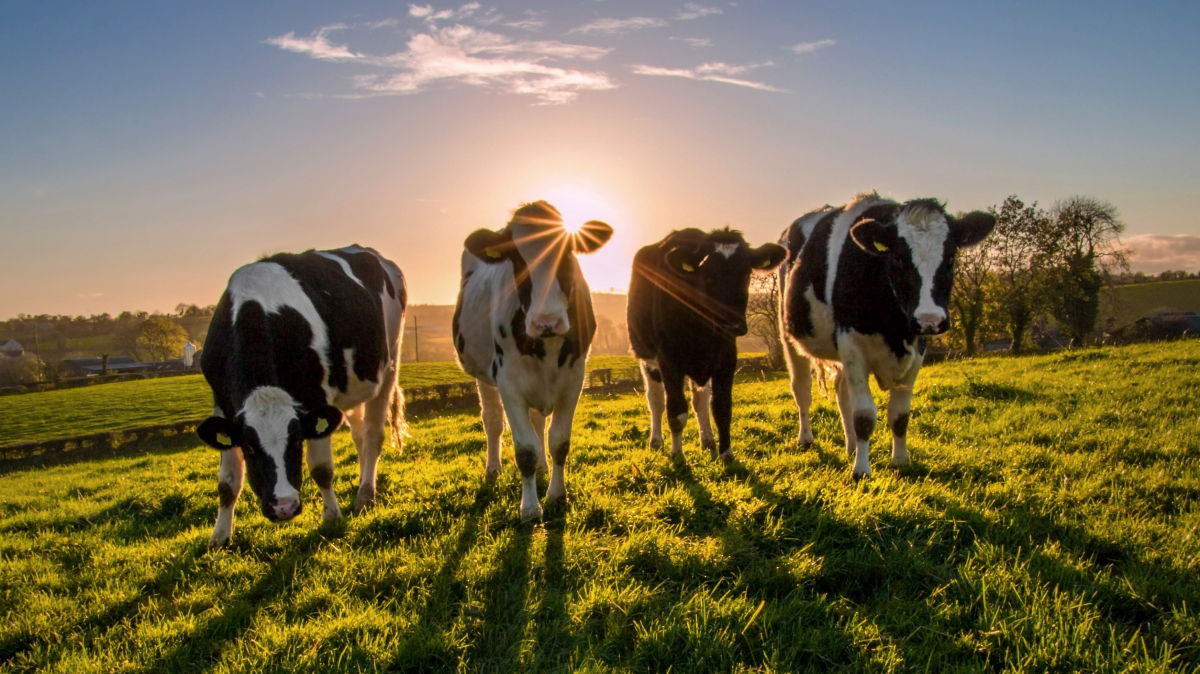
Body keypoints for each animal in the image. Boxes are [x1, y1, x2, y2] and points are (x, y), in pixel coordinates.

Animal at [194, 243, 405, 549]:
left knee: (374, 434)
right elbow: (227, 482)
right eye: (250, 448)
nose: (284, 507)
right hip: (352, 386)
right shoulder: (223, 405)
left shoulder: (316, 397)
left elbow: (321, 469)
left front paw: (332, 517)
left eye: (296, 442)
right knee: (360, 435)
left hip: (389, 363)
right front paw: (219, 536)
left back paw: (366, 494)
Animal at [453, 199, 614, 520]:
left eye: (568, 253)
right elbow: (525, 449)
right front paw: (529, 508)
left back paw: (542, 468)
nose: (546, 322)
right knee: (492, 422)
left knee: (539, 422)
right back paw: (493, 469)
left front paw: (557, 496)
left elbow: (559, 441)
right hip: (483, 375)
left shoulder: (574, 379)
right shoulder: (508, 382)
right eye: (517, 260)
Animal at [628, 225, 787, 460]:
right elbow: (676, 411)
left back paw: (708, 440)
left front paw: (726, 454)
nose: (732, 324)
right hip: (646, 357)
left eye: (745, 274)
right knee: (656, 401)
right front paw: (678, 456)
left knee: (700, 401)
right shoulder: (669, 360)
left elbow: (721, 408)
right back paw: (656, 441)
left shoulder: (726, 359)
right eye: (709, 275)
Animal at [777, 194, 993, 477]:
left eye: (950, 257)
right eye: (898, 258)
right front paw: (861, 470)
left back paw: (850, 446)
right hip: (790, 338)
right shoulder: (852, 344)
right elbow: (864, 415)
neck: (894, 329)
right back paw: (806, 439)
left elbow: (900, 415)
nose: (930, 319)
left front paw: (900, 460)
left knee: (842, 394)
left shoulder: (917, 350)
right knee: (802, 390)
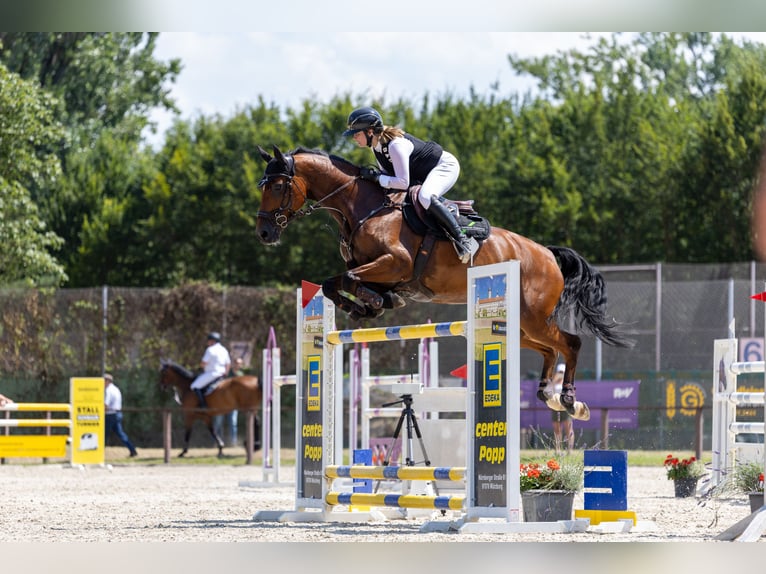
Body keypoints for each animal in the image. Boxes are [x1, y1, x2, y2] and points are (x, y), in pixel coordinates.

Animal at [255, 145, 632, 424]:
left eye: (277, 186)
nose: (264, 233)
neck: (364, 209)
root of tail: (548, 255)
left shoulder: (395, 262)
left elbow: (346, 279)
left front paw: (370, 304)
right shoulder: (375, 270)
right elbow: (335, 283)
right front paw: (372, 304)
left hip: (535, 317)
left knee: (570, 343)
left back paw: (569, 401)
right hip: (522, 326)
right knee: (551, 350)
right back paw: (547, 394)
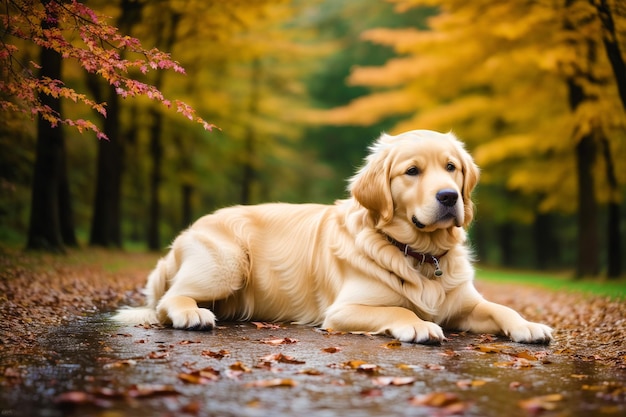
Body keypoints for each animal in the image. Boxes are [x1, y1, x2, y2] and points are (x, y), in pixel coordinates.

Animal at [113, 131, 552, 344]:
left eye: (451, 167)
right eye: (412, 171)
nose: (448, 197)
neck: (420, 253)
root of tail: (190, 229)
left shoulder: (465, 304)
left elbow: (500, 308)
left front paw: (528, 325)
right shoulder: (343, 311)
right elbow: (400, 311)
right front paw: (420, 325)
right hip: (228, 263)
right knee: (168, 301)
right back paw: (192, 314)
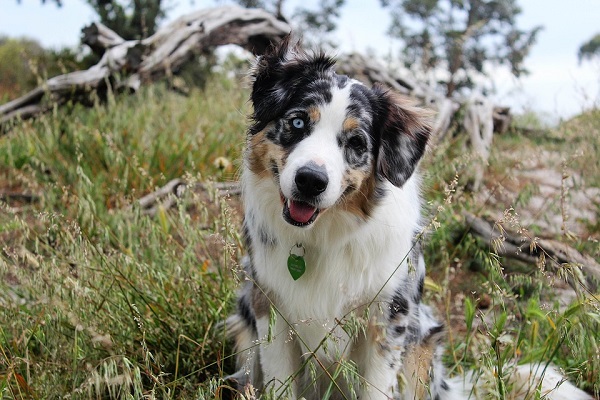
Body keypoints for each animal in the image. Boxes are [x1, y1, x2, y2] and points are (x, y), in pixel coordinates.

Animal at [223, 36, 592, 398]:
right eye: (298, 122)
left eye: (356, 143)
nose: (310, 181)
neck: (323, 235)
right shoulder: (270, 312)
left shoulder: (389, 321)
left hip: (421, 343)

_What you will do_: Lines in the records above that carry the word "front" are to be located and copied.

_Written answer_:
left front paw: (332, 517)
right front paw: (219, 536)
right front paw: (529, 508)
left front paw: (557, 496)
left front paw: (726, 454)
right front paw: (678, 456)
right front paw: (861, 470)
left front paw: (900, 460)
left front paw: (370, 304)
right front paw: (372, 304)
left front paw: (528, 325)
right front paw: (420, 325)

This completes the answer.